Me: *violently swinging a stick* these piñatas are getting harder to hit
Zip line park owner: Hello 911? He’s back again
*hires skywriter*
YOU CAN’T BLOCK ME
her: my fantasy is eating whipped cream off each other, what’s yours
JRR Tolkien: *big breath in*
Therapist: When you look in the mirror, what do you see?Me: I see myself you friggin idiot. Let me see your degree
I love how Simba acts upset when Mufasa dies as if he didn’t just do a choreographed musical number called “I Just Can’t Wait To Be King”.
Executioner: any last words
Me: [very fast] if I’m innocent say what
Executioner: what?
Me: oh man you’re sooooo going to get fired.

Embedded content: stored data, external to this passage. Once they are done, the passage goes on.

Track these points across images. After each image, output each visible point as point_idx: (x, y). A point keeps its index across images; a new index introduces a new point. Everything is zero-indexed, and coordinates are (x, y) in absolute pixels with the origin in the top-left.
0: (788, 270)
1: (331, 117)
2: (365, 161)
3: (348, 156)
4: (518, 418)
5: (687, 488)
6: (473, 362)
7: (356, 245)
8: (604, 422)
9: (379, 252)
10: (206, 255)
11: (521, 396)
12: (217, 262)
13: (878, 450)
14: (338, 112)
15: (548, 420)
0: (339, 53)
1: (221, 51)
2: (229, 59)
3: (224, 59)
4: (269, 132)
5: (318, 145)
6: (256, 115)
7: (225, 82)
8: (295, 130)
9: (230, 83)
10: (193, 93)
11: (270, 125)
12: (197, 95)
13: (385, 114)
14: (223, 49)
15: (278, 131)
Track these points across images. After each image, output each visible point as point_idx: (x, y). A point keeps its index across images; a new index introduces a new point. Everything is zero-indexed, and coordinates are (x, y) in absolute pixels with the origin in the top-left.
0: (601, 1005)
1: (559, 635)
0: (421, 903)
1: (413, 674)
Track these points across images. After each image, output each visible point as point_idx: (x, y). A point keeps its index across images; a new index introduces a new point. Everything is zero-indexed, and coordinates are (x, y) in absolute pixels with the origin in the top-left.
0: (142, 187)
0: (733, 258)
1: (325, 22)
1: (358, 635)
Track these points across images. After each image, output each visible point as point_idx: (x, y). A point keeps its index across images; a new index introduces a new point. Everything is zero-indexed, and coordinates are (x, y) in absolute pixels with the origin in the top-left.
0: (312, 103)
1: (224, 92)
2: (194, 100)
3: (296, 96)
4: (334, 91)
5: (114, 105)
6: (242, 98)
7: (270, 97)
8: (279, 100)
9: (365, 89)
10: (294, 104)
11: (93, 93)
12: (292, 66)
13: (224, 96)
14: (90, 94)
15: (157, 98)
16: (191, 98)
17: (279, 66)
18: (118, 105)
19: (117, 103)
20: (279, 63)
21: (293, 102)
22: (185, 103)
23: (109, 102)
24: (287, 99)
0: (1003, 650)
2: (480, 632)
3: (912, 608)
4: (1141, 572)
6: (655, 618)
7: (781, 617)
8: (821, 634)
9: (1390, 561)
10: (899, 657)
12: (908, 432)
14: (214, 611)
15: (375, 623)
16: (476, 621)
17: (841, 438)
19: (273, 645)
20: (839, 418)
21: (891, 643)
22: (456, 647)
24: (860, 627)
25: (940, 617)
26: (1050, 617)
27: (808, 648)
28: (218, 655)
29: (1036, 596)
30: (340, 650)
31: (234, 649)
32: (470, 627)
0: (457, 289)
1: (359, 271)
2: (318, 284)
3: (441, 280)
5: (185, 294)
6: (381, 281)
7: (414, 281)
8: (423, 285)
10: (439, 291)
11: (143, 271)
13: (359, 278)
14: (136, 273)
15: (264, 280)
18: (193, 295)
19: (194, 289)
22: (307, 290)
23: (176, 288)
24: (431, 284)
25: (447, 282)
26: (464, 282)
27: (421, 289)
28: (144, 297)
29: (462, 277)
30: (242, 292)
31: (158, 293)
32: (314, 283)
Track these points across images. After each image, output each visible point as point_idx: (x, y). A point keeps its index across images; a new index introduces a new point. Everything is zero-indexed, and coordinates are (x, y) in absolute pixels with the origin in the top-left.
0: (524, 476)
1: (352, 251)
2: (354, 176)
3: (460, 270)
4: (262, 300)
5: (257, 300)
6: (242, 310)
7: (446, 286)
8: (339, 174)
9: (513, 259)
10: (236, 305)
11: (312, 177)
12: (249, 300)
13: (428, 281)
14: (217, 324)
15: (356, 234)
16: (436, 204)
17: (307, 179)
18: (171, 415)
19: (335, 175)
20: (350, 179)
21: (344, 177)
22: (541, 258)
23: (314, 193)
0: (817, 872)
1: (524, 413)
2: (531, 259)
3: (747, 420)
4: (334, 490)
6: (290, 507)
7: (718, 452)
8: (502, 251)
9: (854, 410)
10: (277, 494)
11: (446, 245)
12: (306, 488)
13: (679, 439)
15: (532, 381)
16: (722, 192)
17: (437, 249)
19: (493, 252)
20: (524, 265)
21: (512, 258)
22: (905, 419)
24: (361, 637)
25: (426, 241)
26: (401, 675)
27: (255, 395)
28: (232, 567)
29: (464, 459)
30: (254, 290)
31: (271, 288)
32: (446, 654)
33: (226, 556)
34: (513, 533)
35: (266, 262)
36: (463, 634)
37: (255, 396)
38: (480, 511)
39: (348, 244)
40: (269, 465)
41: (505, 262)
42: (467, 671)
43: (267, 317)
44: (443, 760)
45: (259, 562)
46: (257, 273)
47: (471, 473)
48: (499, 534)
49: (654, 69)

“I’ll be back” –Arnold Schwarzenegger as getting into a 2-person horse costume
There’s a bag of Hersey’s chocolate in the kitchen.
I’ve been smothering myself with kisses.
WHY ISN’T THE MEDIA TALKING ABOUT THIS?!👇
*links to story on mainstream media site*
When people start mentioning their doctoral degrees at dinner parties I find a way to slip it into the conversation that I’ve read all 6 Harry Potter books.
morpheus: take the blue pill AND the red pill and i’ll show you how deep the rabbit hole goes
me: they both taste exactly the same
morpheus: *waving skittles packet* RIGHT?
me: OH MY GOD
In 1752, Benjamin Franklin invented electricity because it was no longer considered humane to execute people using an acoustic chair.
Happy April 31st from me & my Dollar Store calendar
A dating app for angry people- Grumble
I’m not a narc, but I did see my neighbors cat on a random porch 2 blocks away, took a picture, and shouted IM TELLING YOUR DAD
My kids as adults explaining my disappearance: 20 years ago she said if we didn’t hurry up she’d leave without us, & we never saw her again.